■ **Problems and tasks**
- a) Repeat the passage of the heavy metal and books article between "Like mixing chocolate" and "I’d share them.", inclusive, word for word.
- b) In the article on heavy metal and books, which Black Sabbath song does Geezer Butler say was about Gandalf?
- c) Pick up the article on heavy metal and books after its final sentence and keep writing it.

Fiction

It’s Bookish Heavy Metal Time!

Peter Damien

Staff Writer

Peter Damien has been reading since time out of mind, writing for a very long time, and been hopelessly lost to a disgraceful addiction to tea for a few years now. He writes short stories, comics, a lot of articles, and novels at an achingly slow pace. When not staring at words, he spends a lot of time in the woods, as befits a man of his hairstyle. He lives with a billion books, a tolerant wife, too many animals, and also two small boys. When it comes to writing, the small boys are, frankly, no help whatsoever. You can find Peter on Twitter, if that's the kind of thing you're into. Twitter: @peterdamien

Like mixing chocolate and peanut butter together to produce a delicious new combination (seriously, someone should market it), mixing the world of books with heavy metal also produces some fantastic combinations. It’s a strangely bookish field of music. Geezer Butler once said that Black Sabbath’s “Wizard” was about Gandalf. All of Ronnie James Dio’s career feels like a shelf of cheesy-but-wonderful high fantasy novels, with a side of Dungeons & Dragons. There are some more specific examples you might not have heard of, out of my own personal music library, and I thought I’d share them.

■ **Dataset**
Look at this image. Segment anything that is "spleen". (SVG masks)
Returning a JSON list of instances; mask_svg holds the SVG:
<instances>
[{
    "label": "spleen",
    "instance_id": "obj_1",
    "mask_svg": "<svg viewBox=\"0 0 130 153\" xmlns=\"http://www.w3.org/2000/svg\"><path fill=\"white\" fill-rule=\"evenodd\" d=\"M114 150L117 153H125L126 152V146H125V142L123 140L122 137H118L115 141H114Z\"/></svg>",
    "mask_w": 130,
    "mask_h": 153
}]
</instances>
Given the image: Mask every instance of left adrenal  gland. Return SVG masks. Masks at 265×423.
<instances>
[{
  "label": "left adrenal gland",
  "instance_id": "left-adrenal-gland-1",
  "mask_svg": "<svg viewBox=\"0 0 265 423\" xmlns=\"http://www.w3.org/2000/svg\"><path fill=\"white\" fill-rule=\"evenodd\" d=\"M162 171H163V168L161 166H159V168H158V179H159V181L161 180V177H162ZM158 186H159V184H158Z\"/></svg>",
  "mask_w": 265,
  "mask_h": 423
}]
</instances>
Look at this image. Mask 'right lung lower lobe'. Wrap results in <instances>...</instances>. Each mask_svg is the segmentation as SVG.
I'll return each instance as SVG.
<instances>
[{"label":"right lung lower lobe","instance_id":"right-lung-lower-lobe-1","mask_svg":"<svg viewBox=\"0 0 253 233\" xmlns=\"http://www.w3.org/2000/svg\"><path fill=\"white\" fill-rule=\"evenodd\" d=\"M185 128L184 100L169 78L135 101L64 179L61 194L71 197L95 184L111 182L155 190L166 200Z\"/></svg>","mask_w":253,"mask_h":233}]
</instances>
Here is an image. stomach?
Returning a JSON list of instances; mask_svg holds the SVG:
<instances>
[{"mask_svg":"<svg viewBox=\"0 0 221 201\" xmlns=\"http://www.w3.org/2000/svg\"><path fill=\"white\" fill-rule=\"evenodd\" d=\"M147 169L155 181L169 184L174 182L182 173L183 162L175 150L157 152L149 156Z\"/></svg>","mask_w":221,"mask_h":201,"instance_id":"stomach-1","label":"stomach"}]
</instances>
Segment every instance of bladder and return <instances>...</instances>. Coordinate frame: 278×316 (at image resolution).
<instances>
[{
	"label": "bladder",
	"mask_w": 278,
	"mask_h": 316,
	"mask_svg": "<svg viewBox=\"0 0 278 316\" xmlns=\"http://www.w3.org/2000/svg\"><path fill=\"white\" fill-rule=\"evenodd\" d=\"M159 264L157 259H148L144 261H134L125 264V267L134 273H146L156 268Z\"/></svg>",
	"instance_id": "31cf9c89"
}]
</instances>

...

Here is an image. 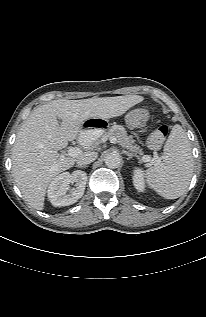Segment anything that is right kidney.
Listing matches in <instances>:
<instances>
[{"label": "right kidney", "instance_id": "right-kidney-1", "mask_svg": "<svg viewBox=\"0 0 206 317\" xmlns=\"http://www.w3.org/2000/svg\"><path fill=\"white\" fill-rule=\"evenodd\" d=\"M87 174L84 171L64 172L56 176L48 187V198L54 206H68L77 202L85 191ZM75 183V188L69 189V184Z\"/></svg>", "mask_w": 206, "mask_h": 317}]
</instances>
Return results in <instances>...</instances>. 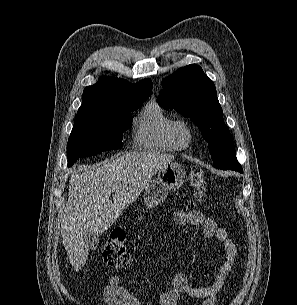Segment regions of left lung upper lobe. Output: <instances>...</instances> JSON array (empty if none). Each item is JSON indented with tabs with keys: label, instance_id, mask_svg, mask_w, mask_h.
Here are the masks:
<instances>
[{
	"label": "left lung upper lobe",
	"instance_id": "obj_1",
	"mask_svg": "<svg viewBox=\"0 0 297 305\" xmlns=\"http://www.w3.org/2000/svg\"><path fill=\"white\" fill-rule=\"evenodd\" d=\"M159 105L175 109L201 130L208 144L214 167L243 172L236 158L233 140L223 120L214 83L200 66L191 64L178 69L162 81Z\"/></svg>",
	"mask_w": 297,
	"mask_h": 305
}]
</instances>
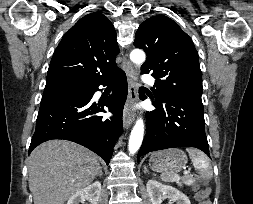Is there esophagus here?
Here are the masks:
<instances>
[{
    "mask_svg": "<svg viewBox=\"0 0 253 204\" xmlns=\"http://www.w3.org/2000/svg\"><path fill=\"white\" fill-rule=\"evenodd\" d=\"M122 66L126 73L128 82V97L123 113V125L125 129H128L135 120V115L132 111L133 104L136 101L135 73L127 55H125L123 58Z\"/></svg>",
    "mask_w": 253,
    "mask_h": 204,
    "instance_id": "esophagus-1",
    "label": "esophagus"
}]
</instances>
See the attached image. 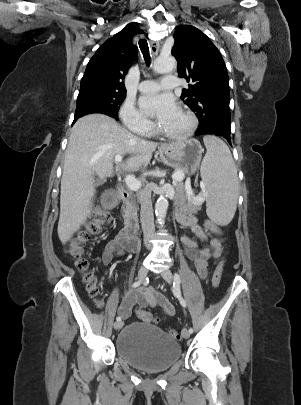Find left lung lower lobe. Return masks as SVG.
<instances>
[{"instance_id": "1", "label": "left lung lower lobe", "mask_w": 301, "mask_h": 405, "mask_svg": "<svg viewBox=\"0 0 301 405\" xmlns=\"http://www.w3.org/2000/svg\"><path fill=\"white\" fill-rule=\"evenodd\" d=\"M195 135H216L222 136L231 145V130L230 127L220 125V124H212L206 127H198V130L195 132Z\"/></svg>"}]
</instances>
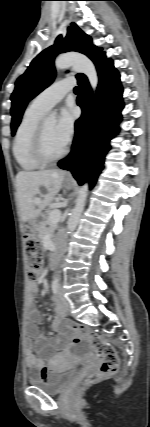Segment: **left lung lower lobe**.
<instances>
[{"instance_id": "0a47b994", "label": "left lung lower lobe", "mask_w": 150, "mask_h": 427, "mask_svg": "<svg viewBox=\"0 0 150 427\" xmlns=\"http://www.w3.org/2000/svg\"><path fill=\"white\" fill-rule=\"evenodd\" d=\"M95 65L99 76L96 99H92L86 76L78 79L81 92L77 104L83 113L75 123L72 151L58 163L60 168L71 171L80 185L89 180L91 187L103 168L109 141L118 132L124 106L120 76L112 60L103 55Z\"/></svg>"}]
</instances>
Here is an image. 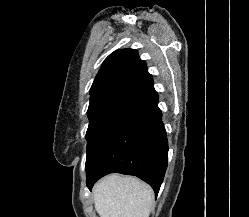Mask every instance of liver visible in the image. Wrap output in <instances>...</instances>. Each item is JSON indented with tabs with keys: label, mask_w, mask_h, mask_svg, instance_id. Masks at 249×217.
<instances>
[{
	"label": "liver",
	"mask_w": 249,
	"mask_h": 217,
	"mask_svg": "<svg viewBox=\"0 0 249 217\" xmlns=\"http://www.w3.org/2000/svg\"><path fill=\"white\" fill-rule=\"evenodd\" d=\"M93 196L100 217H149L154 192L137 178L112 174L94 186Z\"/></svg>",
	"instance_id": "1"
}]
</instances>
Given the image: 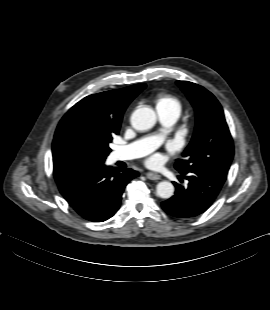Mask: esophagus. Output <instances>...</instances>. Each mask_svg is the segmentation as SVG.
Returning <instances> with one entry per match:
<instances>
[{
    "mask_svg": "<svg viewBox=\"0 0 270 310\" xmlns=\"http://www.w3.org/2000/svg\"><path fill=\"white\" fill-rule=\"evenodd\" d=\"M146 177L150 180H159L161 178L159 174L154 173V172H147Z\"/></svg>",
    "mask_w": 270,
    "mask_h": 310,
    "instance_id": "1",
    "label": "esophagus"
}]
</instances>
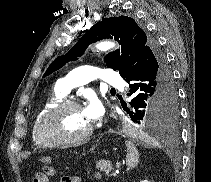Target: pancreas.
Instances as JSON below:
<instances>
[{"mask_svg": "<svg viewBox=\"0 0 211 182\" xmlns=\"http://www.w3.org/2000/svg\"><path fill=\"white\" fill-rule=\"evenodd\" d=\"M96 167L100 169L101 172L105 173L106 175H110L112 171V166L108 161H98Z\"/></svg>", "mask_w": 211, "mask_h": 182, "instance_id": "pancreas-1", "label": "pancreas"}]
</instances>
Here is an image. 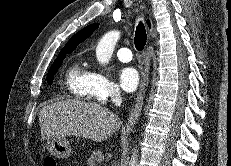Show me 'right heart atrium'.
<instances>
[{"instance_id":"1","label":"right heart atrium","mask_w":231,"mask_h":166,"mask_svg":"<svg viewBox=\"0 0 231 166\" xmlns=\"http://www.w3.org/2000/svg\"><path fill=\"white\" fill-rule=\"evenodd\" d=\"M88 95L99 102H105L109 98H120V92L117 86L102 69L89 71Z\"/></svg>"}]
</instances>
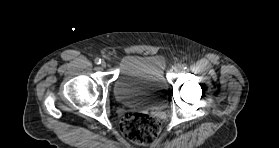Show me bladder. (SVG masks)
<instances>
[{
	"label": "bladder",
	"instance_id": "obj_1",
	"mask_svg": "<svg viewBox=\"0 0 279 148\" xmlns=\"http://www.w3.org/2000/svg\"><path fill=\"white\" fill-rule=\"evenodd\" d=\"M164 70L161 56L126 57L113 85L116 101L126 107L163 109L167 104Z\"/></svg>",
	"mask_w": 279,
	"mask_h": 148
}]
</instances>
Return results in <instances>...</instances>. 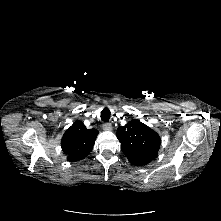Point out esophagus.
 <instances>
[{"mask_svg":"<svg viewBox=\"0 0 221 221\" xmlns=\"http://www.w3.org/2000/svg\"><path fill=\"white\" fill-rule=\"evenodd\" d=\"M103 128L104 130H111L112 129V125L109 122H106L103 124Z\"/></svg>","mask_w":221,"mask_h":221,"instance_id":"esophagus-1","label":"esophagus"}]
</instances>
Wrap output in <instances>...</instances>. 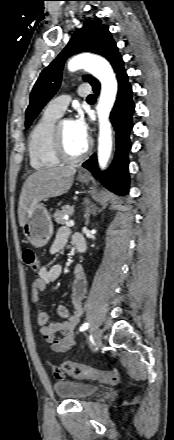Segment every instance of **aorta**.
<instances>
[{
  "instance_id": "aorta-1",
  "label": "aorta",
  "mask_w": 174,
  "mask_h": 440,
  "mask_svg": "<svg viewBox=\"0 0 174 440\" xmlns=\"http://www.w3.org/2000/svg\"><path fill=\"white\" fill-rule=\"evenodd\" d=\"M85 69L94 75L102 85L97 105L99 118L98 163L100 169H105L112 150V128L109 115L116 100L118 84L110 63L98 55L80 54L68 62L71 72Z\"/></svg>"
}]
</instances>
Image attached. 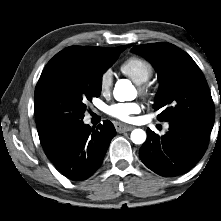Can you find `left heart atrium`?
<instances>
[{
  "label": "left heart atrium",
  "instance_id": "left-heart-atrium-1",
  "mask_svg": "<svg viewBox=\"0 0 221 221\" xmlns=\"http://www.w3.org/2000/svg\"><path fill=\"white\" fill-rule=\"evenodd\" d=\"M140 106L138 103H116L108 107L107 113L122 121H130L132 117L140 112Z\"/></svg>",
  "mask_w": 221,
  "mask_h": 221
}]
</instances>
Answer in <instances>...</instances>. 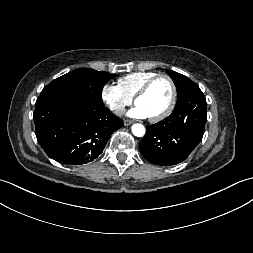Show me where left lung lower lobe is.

■ **Answers to the exercises**
- a)
Like mixing chocolate and peanut butter together to produce a delicious new combination (seriously, someone should market it), mixing the world of books with heavy metal also produces some fantastic combinations. It’s a strangely bookish field of music. Geezer Butler once said that Black Sabbath’s “Wizard” was about Gandalf. All of Ronnie James Dio’s career feels like a shelf of cheesy-but-wonderful high fantasy novels, with a side of Dungeons & Dragons. There are some more specific examples you might not have heard of, out of my own personal music library, and I thought I’d share them.

- b) "Wizard"

- c)
ALICE COOPER: The Last Temptation

Alice Cooper has had a gigantic career that has gone all over the map. The man who made Billion Dollar Babies is also the man who made DaDa is also the man who made Trash is also the man who made Brutal Planet. Not all of his albums are successful, but he’s so prodigious that it almost doesn’t matter. The next one will be along in a minute, and it’ll be totally different.

For The Last Temptation, which came out in 1994, Alice Cooper hooked up with Neil Gaiman, who hadn’t written many of his breathtaking and award-sweeping novels quite yet and was merely known for a small comic called Sandman (and if you have not read that, I’m going to report you). Quite how they built the album, I haven’t figured out in all my years of hardcore Alice Cooper fanship, but Neil Gaiman was thoroughly involved. Moreover, the album was released alongside The Last Temptation, a comic expounding on the album’s story, written by Neil Gaiman and illustrated by the astonishing Michael Zulli. And to further the literary connection here, Dave McKean, a god of an artist, did the album for the cover.

(The music video for Lost in America isn’t particularly literary and has zilch to do with the rest of the album…but it is a fun song, and I love the shots of a kid reading a Neil Gaiman comic. The kid looks like she’s never seen a comic book before and is overloading because of a book having words but also pictures how can this even be!)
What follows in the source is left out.